O «Suspeito» e a teoria do Gato de Schrödinger
Um «Suspeito» é uma espécie de teoria do Gato de Schrödinger, onde não se está acusado nem arguido. Não se está condenado, nem absolvido. Está apenas «Suspeito». Um meio-meio.
A condição de «Suspeito» é uma arma invulnerável. Uma arma que nenhuma justiça ou sofisticada oratória consegue combater. Depois de lançada, é dona de um poder devastador, artilharia capaz de cilindrar o melhor dos beneméritos, arrasar instituições e fazer tremer pilares democráticos essenciais – que todos nós achávamos garantidos.
Uma arma sem controlo nem travão que habita à mão de qualquer um de nós. O Tiago o José e o Pedro podem denunciar o Miguel o António o Gustavo ou qualquer outro que sequer sabem se existe. Chamar-lhe-emos, incertos. Dar nota da prática de um crime, sem formalidade alguma, e até na condição de anónimo, obriga o Ministério Público a abrir a respetiva fase de inquérito, e iniciar a sua investigação. É que nem a lei nos salva.

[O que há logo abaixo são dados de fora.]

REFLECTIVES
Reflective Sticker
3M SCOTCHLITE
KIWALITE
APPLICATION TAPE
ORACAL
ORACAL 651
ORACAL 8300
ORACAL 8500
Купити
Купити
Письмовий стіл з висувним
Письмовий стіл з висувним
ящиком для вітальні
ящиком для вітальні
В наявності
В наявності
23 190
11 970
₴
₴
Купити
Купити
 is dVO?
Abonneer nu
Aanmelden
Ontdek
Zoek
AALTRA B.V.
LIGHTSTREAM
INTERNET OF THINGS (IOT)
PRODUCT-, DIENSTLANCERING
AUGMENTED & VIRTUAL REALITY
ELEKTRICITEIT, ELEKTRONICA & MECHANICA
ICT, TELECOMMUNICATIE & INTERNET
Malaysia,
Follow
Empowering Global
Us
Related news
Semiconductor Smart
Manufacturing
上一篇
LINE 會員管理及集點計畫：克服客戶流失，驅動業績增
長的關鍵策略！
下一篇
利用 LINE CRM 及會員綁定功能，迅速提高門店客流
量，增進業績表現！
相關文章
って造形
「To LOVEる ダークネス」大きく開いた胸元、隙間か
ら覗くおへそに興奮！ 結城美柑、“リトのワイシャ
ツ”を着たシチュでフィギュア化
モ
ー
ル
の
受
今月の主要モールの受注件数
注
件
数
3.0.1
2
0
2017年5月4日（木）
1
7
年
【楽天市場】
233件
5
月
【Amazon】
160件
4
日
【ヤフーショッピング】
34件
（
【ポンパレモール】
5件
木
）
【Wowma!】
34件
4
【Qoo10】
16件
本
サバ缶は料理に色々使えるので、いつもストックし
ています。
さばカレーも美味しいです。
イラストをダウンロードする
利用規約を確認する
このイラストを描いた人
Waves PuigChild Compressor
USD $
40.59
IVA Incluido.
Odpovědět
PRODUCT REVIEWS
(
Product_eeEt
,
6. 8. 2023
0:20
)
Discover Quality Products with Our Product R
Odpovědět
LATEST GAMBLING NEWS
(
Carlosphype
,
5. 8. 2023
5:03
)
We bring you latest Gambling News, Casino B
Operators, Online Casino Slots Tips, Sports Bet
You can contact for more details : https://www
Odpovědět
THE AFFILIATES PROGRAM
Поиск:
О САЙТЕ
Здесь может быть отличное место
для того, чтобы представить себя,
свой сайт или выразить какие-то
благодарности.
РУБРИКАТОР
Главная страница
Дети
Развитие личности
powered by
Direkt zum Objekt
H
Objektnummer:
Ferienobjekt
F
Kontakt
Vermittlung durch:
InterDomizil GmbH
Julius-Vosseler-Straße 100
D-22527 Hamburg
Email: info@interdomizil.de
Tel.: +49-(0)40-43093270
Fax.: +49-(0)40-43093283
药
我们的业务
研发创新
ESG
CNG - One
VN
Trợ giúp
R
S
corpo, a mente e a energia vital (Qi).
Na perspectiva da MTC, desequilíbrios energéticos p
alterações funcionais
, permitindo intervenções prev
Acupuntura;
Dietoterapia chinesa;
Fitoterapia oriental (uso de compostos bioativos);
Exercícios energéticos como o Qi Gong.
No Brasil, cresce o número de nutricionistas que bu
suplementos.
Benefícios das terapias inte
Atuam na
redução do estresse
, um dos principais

Venha de lá a lei, que diz sob epígrafe de «Prazos máximos de inquérito» que o Ministério Público deverá deduzir acusação ou arquivamento nos prazos máximos de seis meses – se houver arguidos presos, ou de oito meses, se os não houver. É um começo! Olhando para este normativo, qualquer um de nós fica com a sensação de que a arma letal se esgotará no tempo. Será?
Afinal, se o Ministério Público não der cumprimento a esses prazos, deverá porventura, ocorrer uma nulidade? Talvez até, uma impossibilidade material de se acusar? A resposta é negativa. Não. Nada acontece. Zero. O inquérito poderá decorrer durante quatro, seis ou dez anos.
Se esta é uma realidade absolutamente perversa para qualquer arguido – condição sob a qual a lei reconhece uma miríade de direitos – o mesmo não acontece com a condição de «Suspeito» que vive órfão de proteção, entregue à fama que lhe deram. Lá viverá o malfadado «Suspeito», os quatro, seis ou dez anos sem salvação. Não há boia ou julgamento que o ampare.
Não se acusa, não se arquiva. Ninguém se pode defender do que não sabe que o acusam. Um homem contra o vento, é uma batalha perdida.
No fim do inquérito – e se por acaso até for antes do fim da vida – lá haverá, algumas vezes, um arquivamento e uma palmadinha nas costas como quem diz, «até uma próxima, foi um gosto fazer pouco de si».
O que assistimos, é à transformação do processo penal como o fim em si mesmo.A sanção não é a pena, mas antes todo o processo que se arrastou. Que foiminando a perceção pública do «Suspeito». O processo foi uma novela, e o «Suspeito» um ator à força.
O processo produz, em grande parte dos casos, uma pena muito mais nociva e permanente que aquela, a final, ditada para ata ou escrita por um qualquer juiz num acórdão.
Chamemos-lhe muitos nomes, mas Justiça não poderá ser. Porque na falta de factos, nunca existirá verdadeira Justiça para os prognósticos.